Reading text:

....................

The extent of such fraud bears directly on “the extent” of the problem of child abuse that the inquiry is meant to investigate.
So even if Mr Wilmer’s campaigning activity was not enough to disqualify him from sitting on an impartial panel, his provision of “support to survivors” claiming compensation ought to do so. How can such a person possibly say (as he does in his letter) “I do not consider that I have a ‘close association with an interested party.’” Who are the interested parties if not the victims? And what association could be closer and more relevant than helping them to claim compensation?
Terms of Reference
The terms are at the moment absurdly wide-ranging.
The inquiry is meant to inquire into the extent of sexual abuse in “State and non-State institutions” from “1970 to the present day.” In case anyone had any doubt what this involves, the institutions include (but are not limited to):
If the inquiry is to do more than merely skate over the problems that may have existed in all these institutions its members might as well give up any thought of doing anything else for the rest of their lives. The idea that it could – as Mrs Woolf, presumably on the instructions of Mrs May, promised – produce an “interim report by March 2015” is laughable, unless what is envisaged is a platitudinous rehash of the received wisdom on all these institutions. Unfortunately that is almost certainly exactly what is planned although she called it a “scoping exercise,” which, conveniently, could mean almost anything.
So we shall be reminded in bland terms that the institutions did not do everything they could have done, that lessons must be learned and that internal processes must be improved. There will be much talk of the need for “root and branch” change in this and of “institutional failings” in that. It will be asserted that such things must “never be allowed to happen again” and all will agree that there must be a complete “culture change.” Victims, it will be asserted, should never be treated as they used to be, and perpetrators must in future face “the full rigour of the law.” Those who abuse children, we shall rightly be told, must be given no sheltering place. Empty phrases will be piled upon clichés and will then be topped and tailed with truisms. There will be recommendations for new criminal offences, including, almost certainly, some sort of compulsory reporting of suspected sexual abuse. Inquiries love to recommend changes in the law, not least because if they don’t do so then it looks like they have been wasting their time.
What the Inquiry is not equipped to do is actually to do any inquiring. A paragraph in the recently published Terms of Reference seems to make that clear. The Panel’s remit is to:
“consider all the information which is available from the various published and unpublished reviews, court cases, investigations etc. (hereinafter “the reports”) which have so far concluded.”
In other words, it won’t really be an inquiry at all, because it won’t be hearing much evidence or uncovering new facts so much as looking at other concluded reviews, court cases and investigations. There may be something to be said for this, but it is certainly not what most of those with an interest in the Inquiry had envisaged. There has been much talk of “survivors” giving evidence, and indeed of people like Lord Brittan being cross-examined by Ben Emmerson QC. Well, under those Terms of Reference the latter isn’t going to happen, although in her statement this afternoon Mrs May said that some survivors of abuse will, after all be giving evidence.

....................

What is asked:
(a) In the commentary on the child abuse inquiry, why does the writer say the inquiry "won't really be an inquiry at all"? Answer in one to three sentences.
(b) According to the commentary on the child abuse inquiry, by when did Mrs Woolf promise an interim report?
(c) Continue the commentary on the child abuse inquiry from its last sentence.

Dataset content:

....................

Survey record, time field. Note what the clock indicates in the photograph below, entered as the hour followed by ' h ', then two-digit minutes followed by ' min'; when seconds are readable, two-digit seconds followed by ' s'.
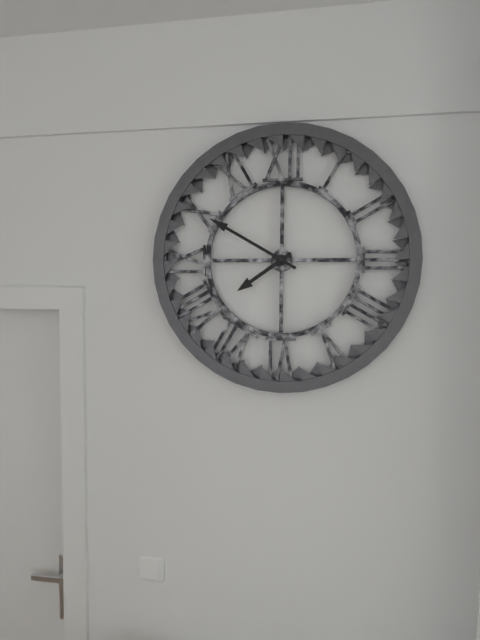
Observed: 7 h 50 min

....................

Answers to the tasks:
(a) Under its Terms of Reference, the panel is to consider information from reviews, court cases and investigations that have already concluded. It will therefore mostly look at that earlier work instead of hearing much evidence or uncovering new facts.

(b) By March 2015.

(c)
Even if the Terms of Reference were not so clear, the very scale of the Inquiry would make hearing much evidence virtually impossible. Where would it begin, and where would it end? Unlike an inquest or a Public Inquiry into a major disaster which can reasonably hope to hear all, or most, of the relevant evidence – even if it often takes many months – an inquiry charged with investigating practically everything about an almost infinite number of institutions over a 44 year time period cannot. If it hears from some of those who say they have been abused then, unless it is to be a complete kangaroo tribunal it should hear from his or her alleged abuser. Almost all of what it might wish to investigate is highly contentious and controversial, and a series of blundering attempts to investigate sexual incidents from the distant past without either the powers or the safeguards of a proper court is virtually guaranteed to create injustice.
Where does that leave, for example, Geoffery Dickens and his mysterious “dossier” that was supposedly handed to Leon Brittan in the 1980s? The answer must be that it will leave it as mysterious as it ever was, its contents no doubt as open to speculation and unproveable conspiracy theories as they are today.
Nasty and absurd theories of this sort abound and presumably lots of people believe in them, although they are very rarely spelt out in polite society because open anti-semitism is hardly more respectable than a belief in a ruling class of lizards. Hints are dropped, cover-ups alleged, investigations are demanded but they are never enough.
If the investigations uncover genuine crimes then that justifies calls for further investigation; the crimes that have been revealed are always “the tip of the iceberg.” If the investigations reveal no crimes that simply shows that the paedophile ring is in control, which again means that further investigations are called for.
None of this means that boys and girls were not abused. It does mean that we should be extremely sceptical that this “over-arching inquiry” will resolve anything. It won’t.
So should it, as many suggest, become a formal judicial inquiry with powers to summon witnesses and punish liars?
The trouble with such a superficially attractive suggestion comes down again to the Terms of Reference. A judge could plausibly inquire into, say, sexual abuse in a single school over 40 years. Witnesses could be called, suspects could be summoned, documents could be examined. No doubt victims would demand representation, as would suspects, the school itself, perhaps the Local Authority or individual social workers (if they had been involved at all). The police, for obvious reasons, would want to be represented. A High Court judge could make findings of fact and recommendations. It might work, though to do it properly it would take many months and perhaps years.
The Waterhouse inquiry into North Wales Care Homes took 3 years, was criticised by almost everybody either for showing unfairness towards staff or indulgence towards the police and is now itself being inquired into by Lady Justice Macur.
The idea that any judge could conduct a meaningful and fair inquiry into the extent of sexual abuse in hundreds of different institutions in England and Wales over a period of 44 years, let alone that it could be extended to the Channel Isles and Northern Ireland (as has been seriously suggested) takes wishful thinking to a new level of absurdity.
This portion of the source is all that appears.